Source history, commit messages, and author email address
spyhunter99 opened this issue · 4 comments
Sorry, lots of topics to cover in this one...
What is ARL's policy on git/svn history, commit messages and author email addresses? Does it get published along with the release process or omitted/obfuscated? (do reviewers even know what this means and does it imply that the source history also has to be examined by reviewers?)
Say there was some .mil project that was being open sourced. Does the source history travel with it? Say the source history need to be rewritten to obfuscate or remove something.
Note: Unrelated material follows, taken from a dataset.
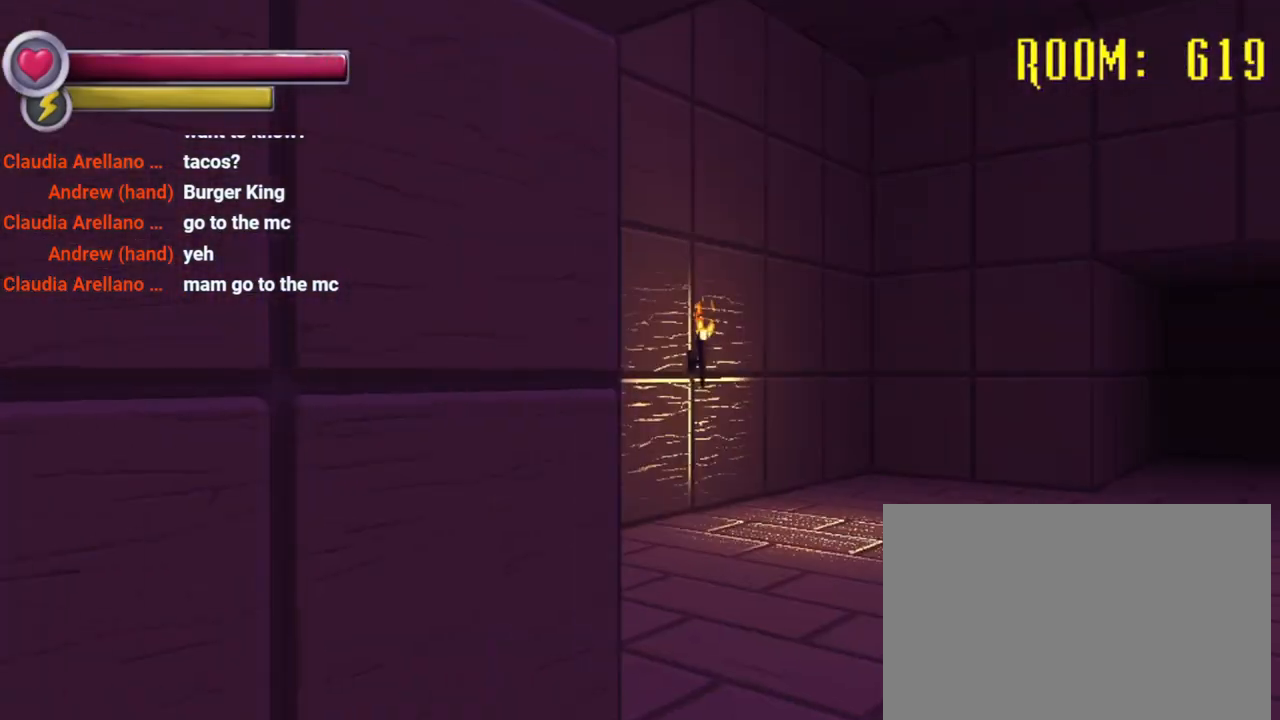
{"buttons": [], "left_stick": "left", "right_stick": "right", "events": [[33, "left_stick", "up"], [67, "right_stick", "right"], [200, "left_stick", "up-left"], [300, "left_stick", "left"]]}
How does this apply/effect the freedom of information act?
For git, email addresses are required for commit messages. Github requires a real email address, but for obvious reasons, commits with real .mil address may need to be obfuscated during the release. What is ARL's open source policy on this? Personal, fake, or official email addresses for commit messages? What about the committers name? real, fake, obfuscated? initials?
Often, many programing languages that support documentation have the ability for the author to be declared in the document, such as Javadocs @author tag. Again, real, fake, obfuscated or omitted?
Just to address one issue, I would assume handling author identity and contact info would be no different than if we were talking about a research article in a public journal, where author name, email, affiliation, institution address, etc, are published with the document without issue. So any issue with that should be covered by the normal public release approval and secyrity review process.
@spyhunter99 To answer your questions/comments in order:
-
@NRJank is correct about how we're handling commit messages and author identity. In general, we're treating code kind of like an article that is being amended continuously. Since papers that are approved for public release also have the author(s) name(s) attached, additional commits are treated the same way.
-
Everything that is published has to be OPSEC reviewed. That means that source history has to be reviewed. As a practical matter, if a project has a very long history and it isn't feasible to look through all of the history it may be necessary to simple dispose of the history and start with a clean repository.
-
I'm not a lawyer, so my comments about FOIA may be wrong. That said, my personal understanding is that source code is not considered a Government Record, and therefore not subject to FOIA requests. Thus, disposing of the history will not violate FOIA. (I'll be passing this question along to the ARL lawyers, so there may be an update to this comment later on).
-
ARL's policy is to use the author's real name and real (Government) email address.
Part of the purpose of ARL's Open Source policy is to encourage collaboration with the public at large on projects that ARL has initiated. That would be defeated by obfuscating or omitting contact information.
Reference: he is a lot more discussion (and flaming?) on the FOIA / git history topic
read that and make your own opinions.
A quick note on disposing of history to speed up OPSEC reviews. Many people are going to just delete all old code because it is hard enough to do OPSEC review for one version. If practical issues do not allow reviewing all history, you may consider using "abbreviated history". For this you take just review the releases (the major ones, the minor ones, or all point release). Create a new git repository and load each of these versions in as a single commit with the appropriate date.
@fulldecent You're right. And just like the discussion at deptofdefense/code.mil#67 points out, the Government may be required to keep copies of old history around as a record. That said, the publicly published repo could have an abbreviated history, which will be easier to OPSEC review.